Please render every line of the material below as a JSON list of strings, one string per line, with any blank lines left out.

Given entries >>
- - -

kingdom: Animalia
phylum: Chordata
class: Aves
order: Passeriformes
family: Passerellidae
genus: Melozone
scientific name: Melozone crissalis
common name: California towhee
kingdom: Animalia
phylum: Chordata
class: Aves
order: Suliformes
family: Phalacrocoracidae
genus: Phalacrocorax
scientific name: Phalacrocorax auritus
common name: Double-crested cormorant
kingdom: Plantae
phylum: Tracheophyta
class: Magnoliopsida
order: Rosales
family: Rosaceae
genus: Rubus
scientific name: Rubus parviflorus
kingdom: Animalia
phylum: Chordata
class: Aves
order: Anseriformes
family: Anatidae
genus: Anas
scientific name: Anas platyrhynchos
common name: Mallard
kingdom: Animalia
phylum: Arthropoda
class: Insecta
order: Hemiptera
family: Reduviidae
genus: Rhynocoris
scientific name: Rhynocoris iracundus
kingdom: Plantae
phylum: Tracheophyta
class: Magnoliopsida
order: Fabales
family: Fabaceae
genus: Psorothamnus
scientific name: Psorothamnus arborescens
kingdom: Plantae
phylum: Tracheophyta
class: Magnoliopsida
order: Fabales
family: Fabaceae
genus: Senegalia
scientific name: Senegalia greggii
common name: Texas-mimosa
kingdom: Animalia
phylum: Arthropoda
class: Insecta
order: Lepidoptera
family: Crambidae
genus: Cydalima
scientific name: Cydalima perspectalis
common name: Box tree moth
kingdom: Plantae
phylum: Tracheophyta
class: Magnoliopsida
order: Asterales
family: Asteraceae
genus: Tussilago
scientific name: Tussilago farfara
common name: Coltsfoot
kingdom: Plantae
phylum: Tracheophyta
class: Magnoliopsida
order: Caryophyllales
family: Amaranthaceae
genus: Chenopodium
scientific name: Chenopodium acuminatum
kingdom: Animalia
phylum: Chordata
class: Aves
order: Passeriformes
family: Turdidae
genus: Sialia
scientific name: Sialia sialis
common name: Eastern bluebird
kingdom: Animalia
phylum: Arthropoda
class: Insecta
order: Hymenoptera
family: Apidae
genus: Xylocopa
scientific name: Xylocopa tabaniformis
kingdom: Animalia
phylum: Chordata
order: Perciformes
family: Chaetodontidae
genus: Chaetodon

- - -

The solution >>
[
  "kingdom: Animalia",
  "phylum: Chordata",
  "class: Aves",
  "order: Passeriformes",
  "family: Passerellidae",
  "genus: Melozone",
  "scientific name: Melozone crissalis",
  "common name: California towhee",
  "kingdom: Animalia",
  "phylum: Chordata",
  "class: Aves",
  "order: Suliformes",
  "family: Phalacrocoracidae",
  "genus: Phalacrocorax",
  "scientific name: Phalacrocorax auritus",
  "common name: Double-crested cormorant",
  "kingdom: Plantae",
  "phylum: Tracheophyta",
  "class: Magnoliopsida",
  "order: Rosales",
  "family: Rosaceae",
  "genus: Rubus",
  "scientific name: Rubus parviflorus",
  "kingdom: Animalia",
  "phylum: Chordata",
  "class: Aves",
  "order: Anseriformes",
  "family: Anatidae",
  "genus: Anas",
  "scientific name: Anas platyrhynchos",
  "common name: Mallard",
  "kingdom: Animalia",
  "phylum: Arthropoda",
  "class: Insecta",
  "order: Hemiptera",
  "family: Reduviidae",
  "genus: Rhynocoris",
  "scientific name: Rhynocoris iracundus",
  "kingdom: Plantae",
  "phylum: Tracheophyta",
  "class: Magnoliopsida",
  "order: Fabales",
  "family: Fabaceae",
  "genus: Psorothamnus",
  "scientific name: Psorothamnus arborescens",
  "kingdom: Plantae",
  "phylum: Tracheophyta",
  "class: Magnoliopsida",
  "order: Fabales",
  "family: Fabaceae",
  "genus: Senegalia",
  "scientific name: Senegalia greggii",
  "common name: Texas-mimosa",
  "kingdom: Animalia",
  "phylum: Arthropoda",
  "class: Insecta",
  "order: Lepidoptera",
  "family: Crambidae",
  "genus: Cydalima",
  "scientific name: Cydalima perspectalis",
  "common name: Box tree moth",
  "kingdom: Plantae",
  "phylum: Tracheophyta",
  "class: Magnoliopsida",
  "order: Asterales",
  "family: Asteraceae",
  "genus: Tussilago",
  "scientific name: Tussilago farfara",
  "common name: Coltsfoot",
  "kingdom: Plantae",
  "phylum: Tracheophyta",
  "class: Magnoliopsida",
  "order: Caryophyllales",
  "family: Amaranthaceae",
  "genus: Chenopodium",
  "scientific name: Chenopodium acuminatum",
  "kingdom: Animalia",
  "phylum: Chordata",
  "class: Aves",
  "order: Passeriformes",
  "family: Turdidae",
  "genus: Sialia",
  "scientific name: Sialia sialis",
  "common name: Eastern bluebird",
  "kingdom: Animalia",
  "phylum: Arthropoda",
  "class: Insecta",
  "order: Hymenoptera",
  "family: Apidae",
  "genus: Xylocopa",
  "scientific name: Xylocopa tabaniformis",
  "kingdom: Animalia",
  "phylum: Chordata",
  "order: Perciformes",
  "family: Chaetodontidae",
  "genus: Chaetodon"
]